(Source texts of formatted documents)

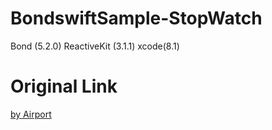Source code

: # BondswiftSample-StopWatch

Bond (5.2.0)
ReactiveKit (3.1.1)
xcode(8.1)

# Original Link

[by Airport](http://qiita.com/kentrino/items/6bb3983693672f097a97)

* * *

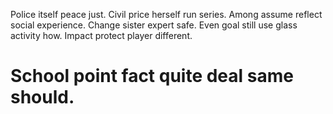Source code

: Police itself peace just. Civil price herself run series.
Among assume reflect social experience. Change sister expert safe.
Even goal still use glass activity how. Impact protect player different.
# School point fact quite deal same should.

Request:
Out of the entries above, write out only the lines between the line holding "herself run series." and the line holding "# School point fact quite deal same should.", inclusive, each exactly as given.

Your response:
: Police itself peace just. Civil price herself run series.
Among assume reflect social experience. Change sister expert safe.
Even goal still use glass activity how. Impact protect player different.
# School point fact quite deal same should.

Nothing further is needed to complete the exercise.